ASSIGNMENT: The required output is the exact sequence of lines from the line holding "cooking pot [411,220,467,244] -> none" to the end of the records, inclusive.

THE DATA:
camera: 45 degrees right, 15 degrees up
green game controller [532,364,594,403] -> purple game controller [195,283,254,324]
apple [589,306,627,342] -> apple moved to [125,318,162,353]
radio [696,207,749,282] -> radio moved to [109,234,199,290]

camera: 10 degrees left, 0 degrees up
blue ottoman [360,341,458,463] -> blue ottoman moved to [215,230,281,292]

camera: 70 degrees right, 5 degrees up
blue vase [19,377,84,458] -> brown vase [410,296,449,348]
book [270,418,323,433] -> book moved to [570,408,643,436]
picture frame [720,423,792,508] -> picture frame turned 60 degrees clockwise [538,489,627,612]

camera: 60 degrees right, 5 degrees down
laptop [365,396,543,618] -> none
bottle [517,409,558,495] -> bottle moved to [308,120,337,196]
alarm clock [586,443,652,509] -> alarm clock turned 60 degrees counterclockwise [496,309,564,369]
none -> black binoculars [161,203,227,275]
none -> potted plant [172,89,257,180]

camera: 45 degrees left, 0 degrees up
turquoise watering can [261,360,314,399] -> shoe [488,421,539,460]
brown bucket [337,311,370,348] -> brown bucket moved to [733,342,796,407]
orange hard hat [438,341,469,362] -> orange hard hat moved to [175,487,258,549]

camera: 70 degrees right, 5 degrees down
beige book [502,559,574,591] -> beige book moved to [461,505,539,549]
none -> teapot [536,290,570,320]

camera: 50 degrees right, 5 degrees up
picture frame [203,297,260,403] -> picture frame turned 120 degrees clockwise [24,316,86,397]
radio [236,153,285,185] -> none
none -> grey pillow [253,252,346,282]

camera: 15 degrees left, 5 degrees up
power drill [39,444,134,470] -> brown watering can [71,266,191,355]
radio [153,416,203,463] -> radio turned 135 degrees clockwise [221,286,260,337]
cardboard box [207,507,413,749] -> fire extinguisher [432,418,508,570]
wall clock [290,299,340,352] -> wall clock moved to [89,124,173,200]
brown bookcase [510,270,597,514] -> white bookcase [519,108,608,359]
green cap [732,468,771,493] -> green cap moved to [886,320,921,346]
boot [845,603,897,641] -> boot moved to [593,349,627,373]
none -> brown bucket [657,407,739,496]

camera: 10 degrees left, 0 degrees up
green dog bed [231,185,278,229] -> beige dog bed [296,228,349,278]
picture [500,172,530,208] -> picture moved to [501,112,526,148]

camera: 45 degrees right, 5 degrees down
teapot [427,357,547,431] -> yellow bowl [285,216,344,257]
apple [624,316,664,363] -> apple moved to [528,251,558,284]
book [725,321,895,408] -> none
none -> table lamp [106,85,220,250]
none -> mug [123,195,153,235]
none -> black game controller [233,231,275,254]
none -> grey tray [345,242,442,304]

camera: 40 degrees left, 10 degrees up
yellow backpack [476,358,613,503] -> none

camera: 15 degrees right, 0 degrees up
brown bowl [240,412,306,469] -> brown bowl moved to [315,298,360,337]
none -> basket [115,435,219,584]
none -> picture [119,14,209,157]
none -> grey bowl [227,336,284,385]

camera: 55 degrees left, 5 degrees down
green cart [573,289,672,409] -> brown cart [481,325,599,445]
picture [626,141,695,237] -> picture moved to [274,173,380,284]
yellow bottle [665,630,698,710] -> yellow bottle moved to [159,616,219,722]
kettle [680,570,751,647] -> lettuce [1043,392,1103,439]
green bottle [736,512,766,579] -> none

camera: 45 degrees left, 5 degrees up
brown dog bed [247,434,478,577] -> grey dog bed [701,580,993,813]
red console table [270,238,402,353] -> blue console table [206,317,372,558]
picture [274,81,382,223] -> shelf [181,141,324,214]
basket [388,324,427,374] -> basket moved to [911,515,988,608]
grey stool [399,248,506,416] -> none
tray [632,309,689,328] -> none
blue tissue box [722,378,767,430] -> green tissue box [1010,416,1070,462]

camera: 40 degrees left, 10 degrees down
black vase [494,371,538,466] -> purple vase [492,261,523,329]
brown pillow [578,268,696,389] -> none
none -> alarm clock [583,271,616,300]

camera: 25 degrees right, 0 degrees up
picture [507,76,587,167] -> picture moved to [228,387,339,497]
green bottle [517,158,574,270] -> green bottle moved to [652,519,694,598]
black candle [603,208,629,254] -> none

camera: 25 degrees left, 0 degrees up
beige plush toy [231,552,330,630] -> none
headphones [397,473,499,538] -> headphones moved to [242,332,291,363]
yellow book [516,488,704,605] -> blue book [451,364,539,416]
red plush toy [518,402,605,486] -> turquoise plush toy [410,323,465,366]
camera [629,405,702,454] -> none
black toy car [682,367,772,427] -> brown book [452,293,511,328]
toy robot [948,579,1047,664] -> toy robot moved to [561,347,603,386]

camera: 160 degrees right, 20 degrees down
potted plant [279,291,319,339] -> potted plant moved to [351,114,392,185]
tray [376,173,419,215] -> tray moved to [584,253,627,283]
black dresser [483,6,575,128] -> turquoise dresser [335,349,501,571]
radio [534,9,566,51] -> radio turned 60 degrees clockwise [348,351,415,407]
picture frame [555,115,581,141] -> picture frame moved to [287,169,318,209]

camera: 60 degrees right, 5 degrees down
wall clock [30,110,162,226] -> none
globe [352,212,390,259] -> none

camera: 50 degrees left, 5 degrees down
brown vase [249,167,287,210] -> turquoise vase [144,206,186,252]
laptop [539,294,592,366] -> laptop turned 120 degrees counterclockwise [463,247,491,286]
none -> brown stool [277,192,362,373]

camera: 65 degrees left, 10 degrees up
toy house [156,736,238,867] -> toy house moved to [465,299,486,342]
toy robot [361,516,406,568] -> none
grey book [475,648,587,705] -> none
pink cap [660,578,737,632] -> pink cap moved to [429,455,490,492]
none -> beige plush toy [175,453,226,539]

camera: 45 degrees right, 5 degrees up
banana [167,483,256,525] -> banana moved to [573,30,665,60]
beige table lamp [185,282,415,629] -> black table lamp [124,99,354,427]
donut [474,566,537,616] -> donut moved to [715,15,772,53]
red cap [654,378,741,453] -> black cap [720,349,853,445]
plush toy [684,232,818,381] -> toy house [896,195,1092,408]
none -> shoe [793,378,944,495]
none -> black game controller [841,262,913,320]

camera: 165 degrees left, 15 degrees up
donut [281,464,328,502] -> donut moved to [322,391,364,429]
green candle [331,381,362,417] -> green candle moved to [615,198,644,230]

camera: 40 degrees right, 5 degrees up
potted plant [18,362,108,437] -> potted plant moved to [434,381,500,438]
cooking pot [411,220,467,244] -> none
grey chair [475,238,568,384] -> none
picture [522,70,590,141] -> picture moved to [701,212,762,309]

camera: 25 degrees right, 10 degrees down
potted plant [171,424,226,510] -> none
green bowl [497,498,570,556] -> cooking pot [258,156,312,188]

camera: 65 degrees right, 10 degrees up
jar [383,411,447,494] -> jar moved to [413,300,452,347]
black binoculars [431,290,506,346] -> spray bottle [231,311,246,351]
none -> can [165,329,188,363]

WRITTEN RESPONSE:
cooking pot [411,220,467,244] -> none
grey chair [475,238,568,384] -> none
picture [522,70,590,141] -> picture moved to [701,212,762,309]

camera: 25 degrees right, 10 degrees down
potted plant [171,424,226,510] -> none
green bowl [497,498,570,556] -> cooking pot [258,156,312,188]

camera: 65 degrees right, 10 degrees up
jar [383,411,447,494] -> jar moved to [413,300,452,347]
black binoculars [431,290,506,346] -> spray bottle [231,311,246,351]
none -> can [165,329,188,363]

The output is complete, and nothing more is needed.